The advantage the Pandora has over the PSP, other than the raw horsepower, is the highres (and better quality) screen, touchscreen (which is ideal for things like Scumm games), masses of cheap memory potential (upto 64Gig in SDHC cards), dual analogue sticks, and the full keyboad (which will make web browsing a lot easier). Also the programming community going into the Pandora is a lot bigger than the PSP scene (which I was surprised about as I thought there were lots of coders working on hacked PSP’s, but apparently the GP2X scene is considerably larger).

Hope it doesn’t sound like I’m a ‘viral marketer’, it’s just I used to only pick up mainstream consoles, until I took a chance a while ago on the GP2X and was just amazed by the whole different side of gaming I wasn’t aware of before. Since then I’ve tried my best to tell other people how cool these open source devices are.

So far as I know, you do have to choose one or the other. But PSPs in the US are $170 – the Pandora is $330, almost twice the price.

One or the other? Absolutely not. Once you’ve hacked the PSP, you just update with hacked firmware releases. They typically come out within a week or two of the official release (if not sooner), and official games don’t ever require new firmware that quickly. These days, they even update over the WiFi network exactly the way you’d update the regular firmware.
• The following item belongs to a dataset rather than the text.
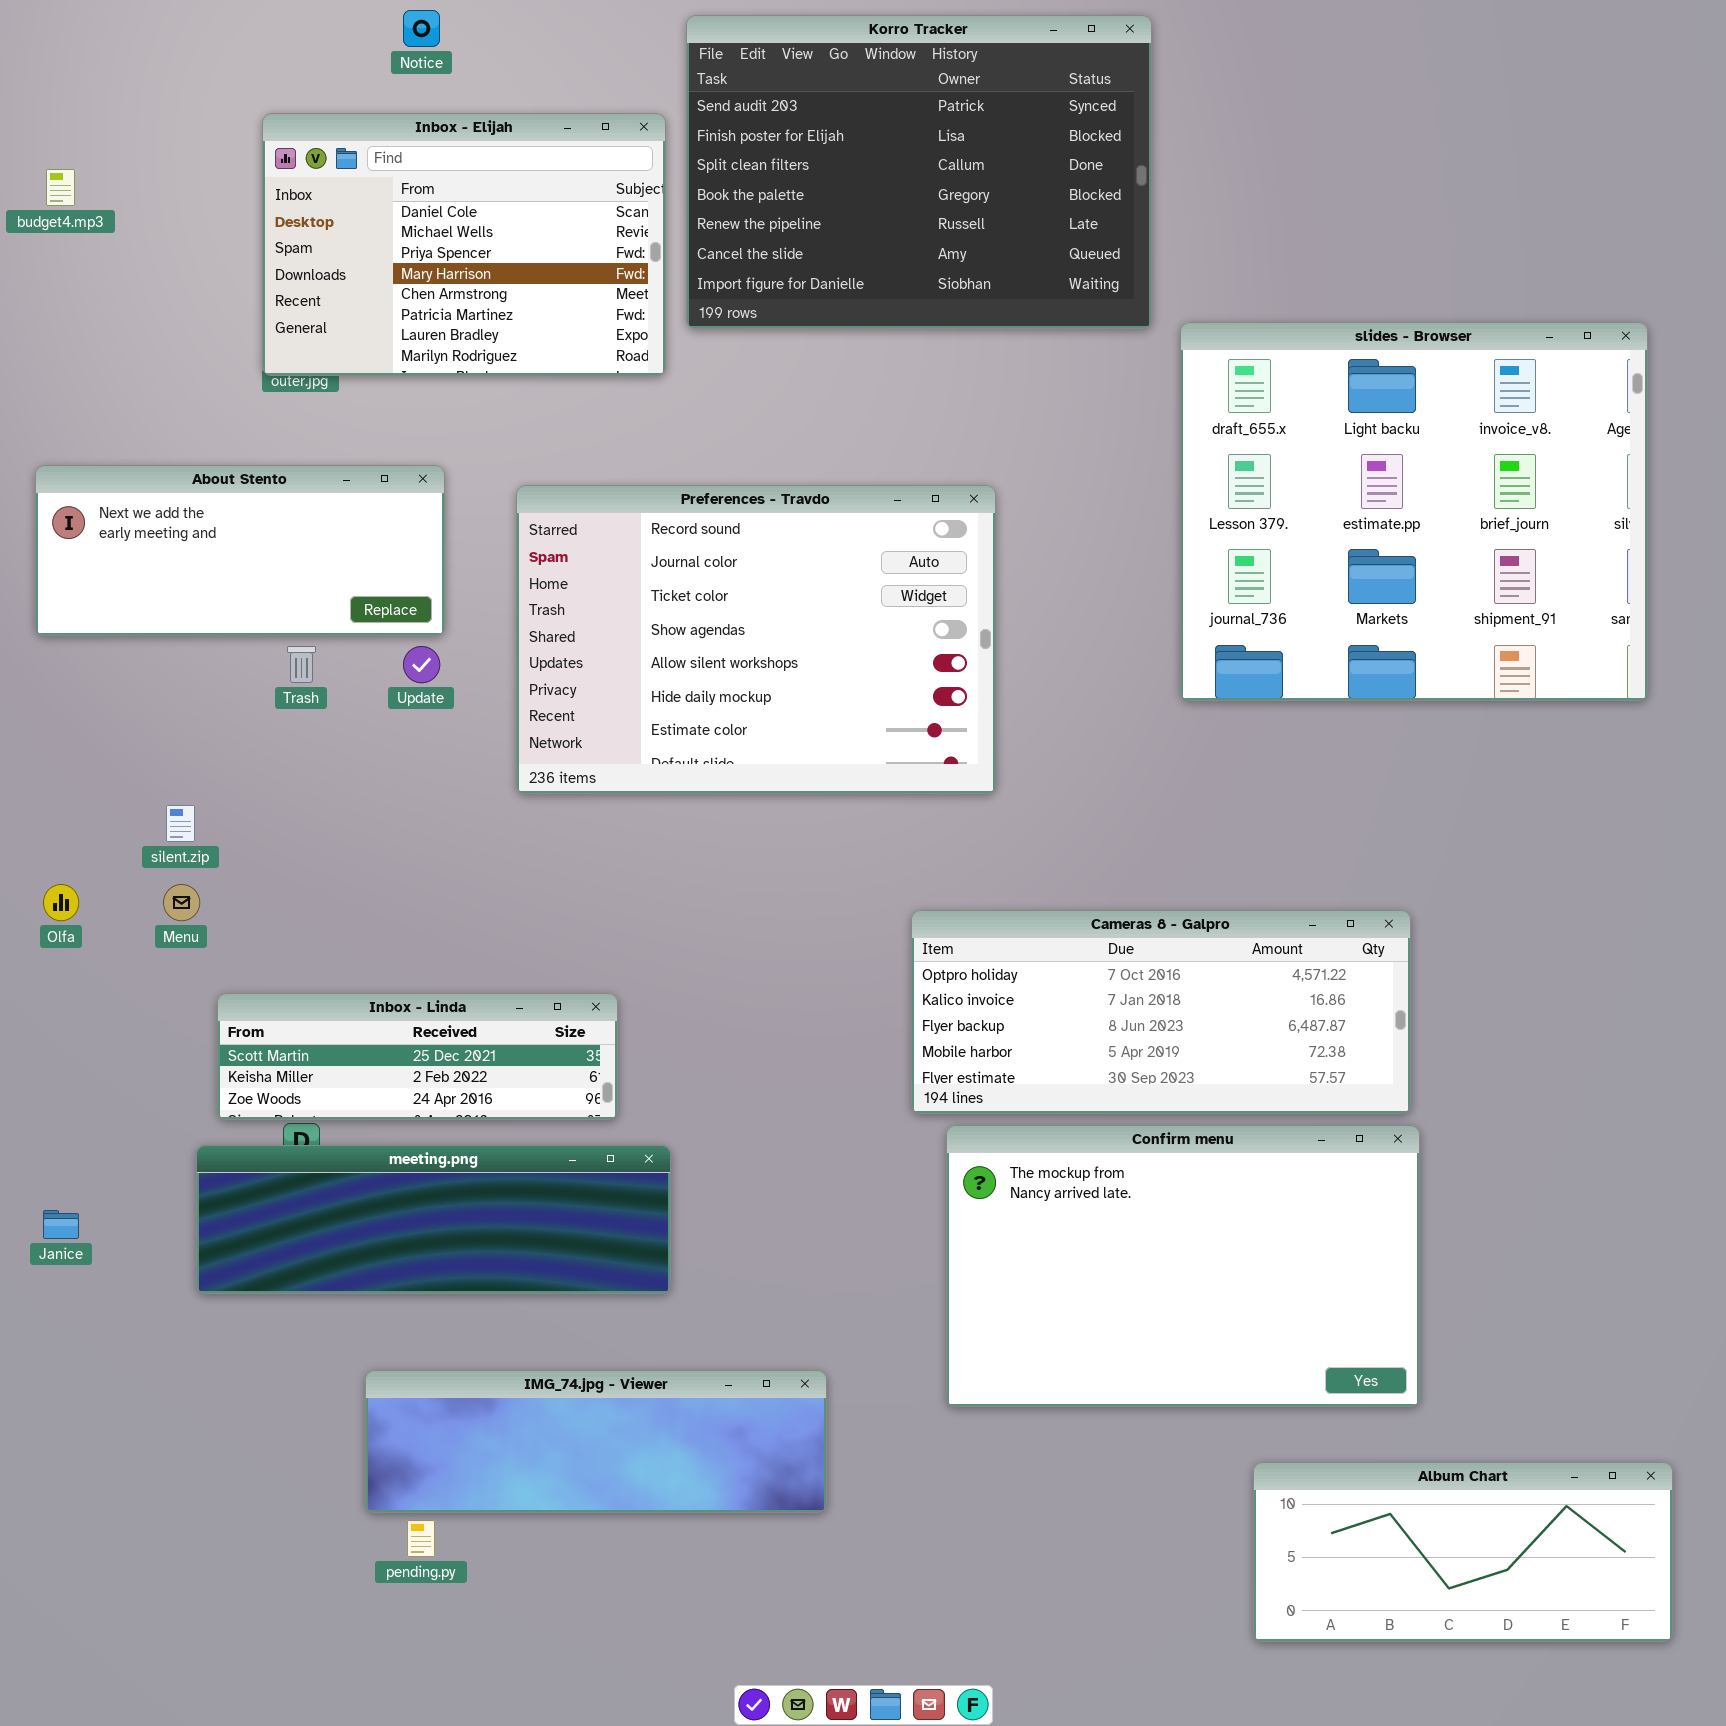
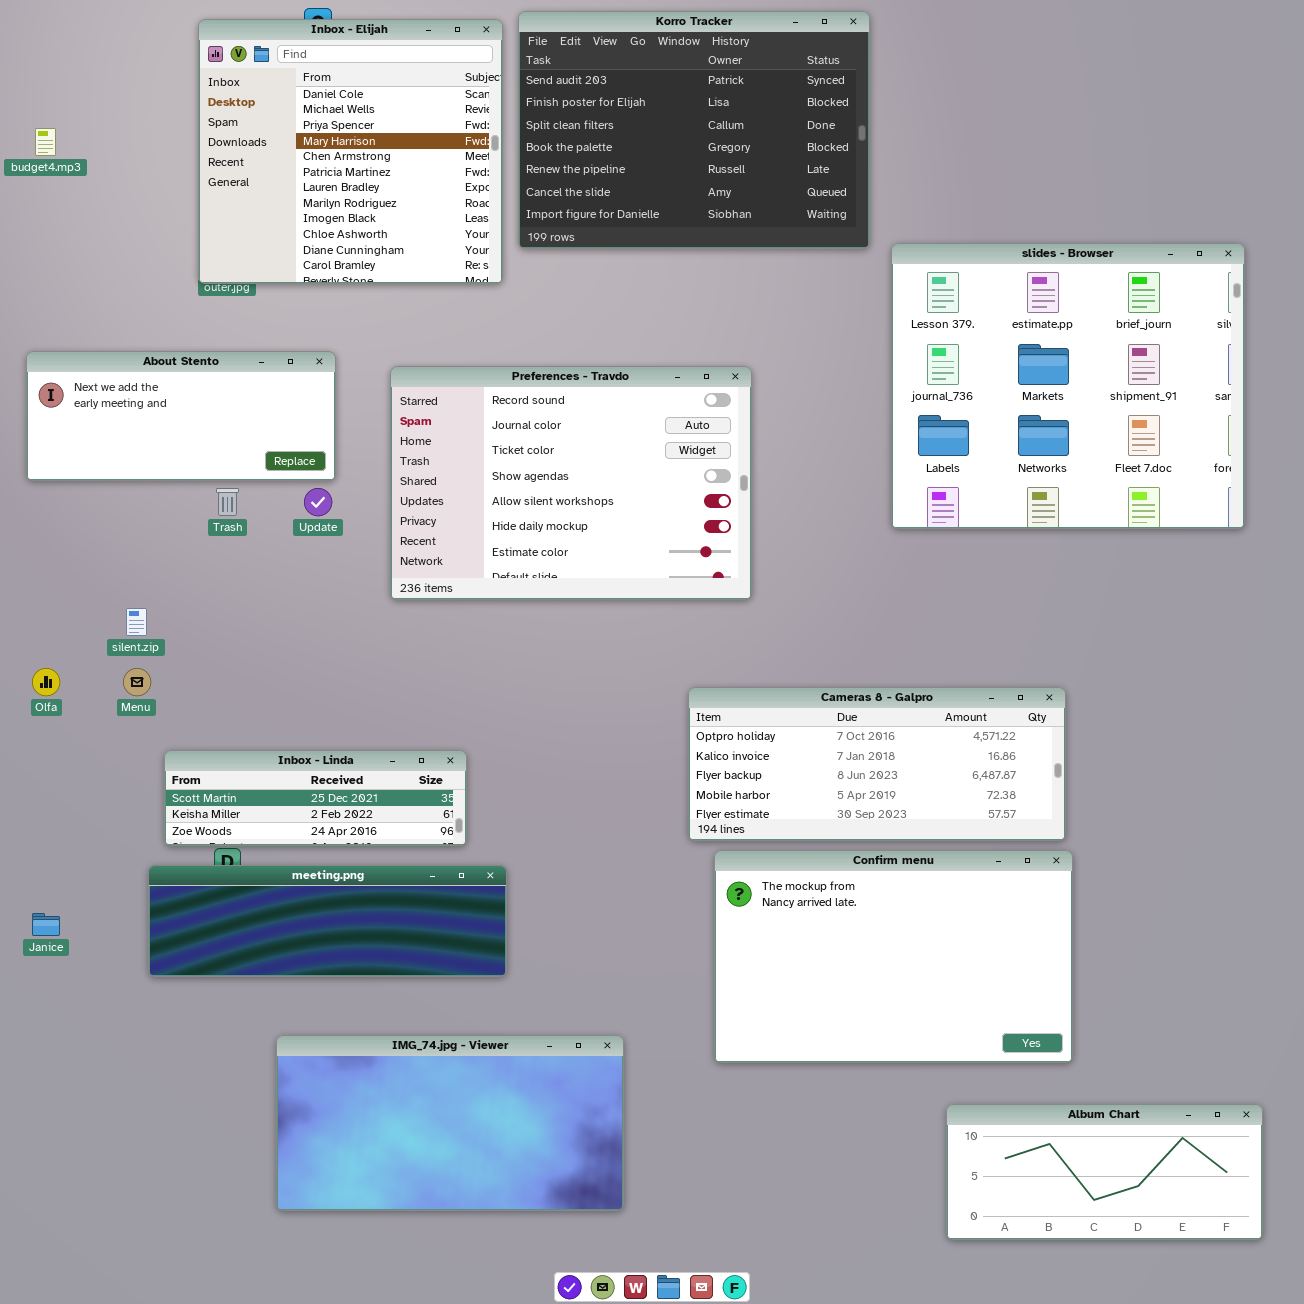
Inbox - Elijah: [262,113,666,376] -> [198,19,503,284], resized
slides - Browser: [1180,322,1648,701] -> [891,243,1245,529], scrolled down 1 row
IMG_74.jpg - Viewer: [365,1370,827,1513] -> [276,1035,624,1211], resized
A PSP is about $170 brand spanking new from the usual retailers, substantially less ($130 or below) for a first-gen PSP off eBay, which is what you should be going with to hack it anyway - the 2nd iteration’s improvements are negligible, and it’s a lot tougher to hack. (by which I mean, so far as I know, it can only be hacked with the aid of a so-called “Pandora’s Battery”, which can be created at home pretty easily, but only if you already have access to a hacked PSP. Catch 22ish, for the new PSP buyer.)

That puts it at about half to a third the price of the Pandora. Like I say, I don’t question the Pandora’s chops. I’m sure that if you can afford to fork out the cash it’s a better overall device for most purposes. I’m just saying you can get the vast majority of the emulation functionality, along with PSP original software and various media functions, for a lot less. As my budget is tight, and I already have a hacked PSP, the Pandora’s not especially tempting.

I sit corrected.

That’s pretty interesting about the PSP hacks, thanks. I was looking forward to the next PSP release, as I played a little on a 1st gen machine and didn’t like the screen ghosting, but it’s a trickier choice now if the 1st gen has more functunality.

The Slim isn’t too difficult to hack, you just have to be willing to sacrifice the stock battery. Luckily, the higher capacity battery that you can buy separately is far better. It still took me a few hours to do it the first time, but now that I know how, hacking another Slim wouldn’t take me nearly as long.

Fair enough. The Slim wasn’t a factor when I bought my PSP, and the minor upgrades didn’t convince me it was worth trading up, so I never fiddled with hacking one.